The truth is my mother was an emotionally manipulative person who was a master in triangulation, plotting one against the other with speculations, half-truths, and lies. The only time she showed compassion for another was when attempting to emotionally manipulate someone, to triangulate to make someone jealous or emotionally triggered, and then she pulled the compassion out in abundance, but only to imply the lack in others for not feeling the same way. I see clearly now how she manipulated my son and I, and I see how she did it with others. Plotting one against the other, egging on and offering advice to both sides while trying to provoke jealousy and emotional outbursts (which she’d later use for gossip and condemnation), and then claiming her innocence and ignorance as things dissolved into chaos. My mother has left a lot of damage in her wake.

 

After I stepped away I then heard of her “disease” which I assume was supposed to be Alzheimer’s, although no one stated it. To me it wasn’t a disease as much as an inability to mask her true personality any longer. With me she began bringing up situations from the past, hurtful and traumatic and life-changing situations caused by her hand, but now defending her actions as just and right. (“I don’t know why everyone said I had a drinking problem. I never had a drinking problem.”) Day after day in those last months of contact she’d bring up one situation or another, and explain how she hadn’t been wrong in hurting me, physically, emotionally, and mentally, I had been wrong for pushing her to that point, and being a bad kid. There are some things in life you don’t do twice, not if you have a choice, and reliving my traumatic childhood is one of those things. I was a child, she was the parent, and I didn’t make her abuse me, bully me, insult me, call me names, or break my spirit, and I wasn’t going to agree that I was just because she was old.

 

All my life my mother stated that I was too honest, the most honest person she’d ever met (as though it was a weakness instead of a strength), but I suspect those statements changed when I stepped away. I think she was terrified that I would reveal her. She said many times I couldn’t share anything she talked about or she’d be homeless, ostracized, and hated, and I didn’t share it, even after I took a break for my own sanity. She often told me I was her best friend, the only person she could talk to, but I now know that wasn’t even close to the truth, it’s what she said to many people, the people she regularly lied to and manipulated, and those words were just another manipulation.

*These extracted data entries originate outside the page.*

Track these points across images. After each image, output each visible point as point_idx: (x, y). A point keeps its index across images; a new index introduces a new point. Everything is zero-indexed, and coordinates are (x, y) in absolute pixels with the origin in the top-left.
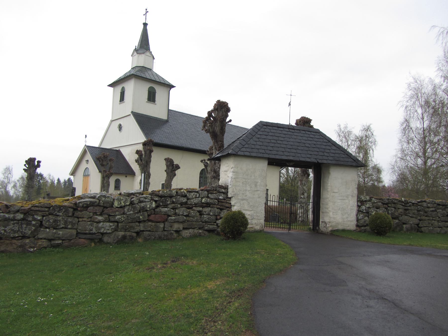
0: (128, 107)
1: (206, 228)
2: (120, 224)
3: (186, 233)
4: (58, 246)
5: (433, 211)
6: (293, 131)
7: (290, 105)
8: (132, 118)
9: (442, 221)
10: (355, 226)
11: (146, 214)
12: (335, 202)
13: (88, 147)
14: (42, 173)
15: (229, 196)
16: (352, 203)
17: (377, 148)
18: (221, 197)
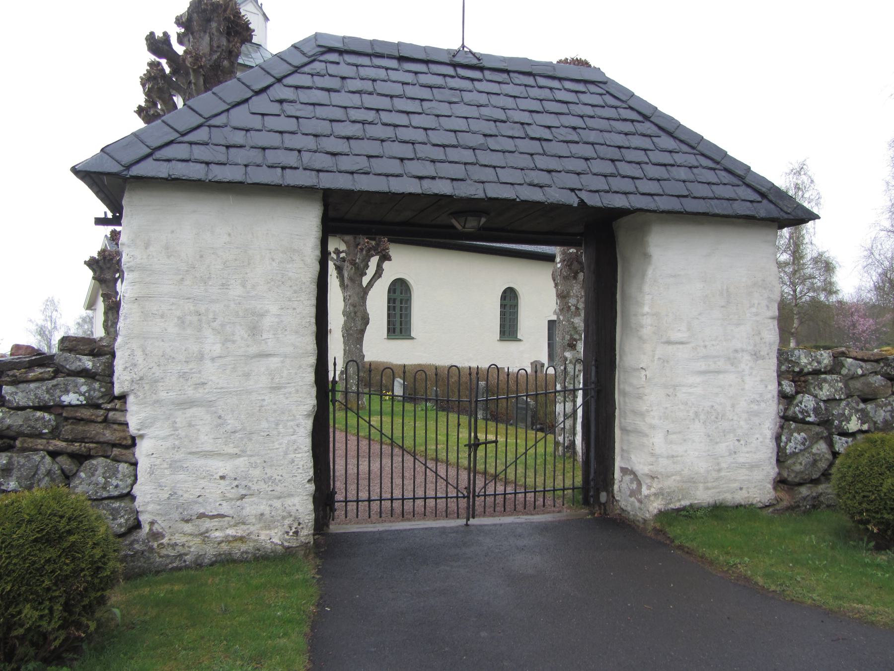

My mother had a way of making everyone responsible for regulating her emotions, she did it to me from the time I was a young child, she did it to my son, and she did it to others. Everyone was responsible for her emotional needs and expressions, everyone except herself.

 

I’ve been able to find forgiveness, though, because I realize my mother was just continuing generational abuse, a curse the Bible would call it, and was once a young and confused girl undergoing abuse just like I did. I can easily forgive that scared little girl, God bless her. Curses can be broken with prayer and faith, with obedience to the God’s rules, but they have to faced and acknowledged. Buried and unspoken curses just continue to produce bad fruit, and in families that bad fruit is broken and hurt people.

 

I pray my mother did find Jesus before she passed, but I have no proof of that. It seems that if she did she would have reached out to apologize, to find a way to help ease some of the pain, to be honest about the circumstances, but she never did. Jesus is the truth, the life, and the way, and no one can reach heaven without Him. The path is very narrow, and according to the Bible very few will find it, and I know without any doubt it can’t be reached while living a life of lies. Facing the truth is incredibly hard because it brings change, and once you see the truth you can’t unsee it.

 

The truth will set you free, but it will also piss off an awful lot of people. Keep seeking, though, it is worth it.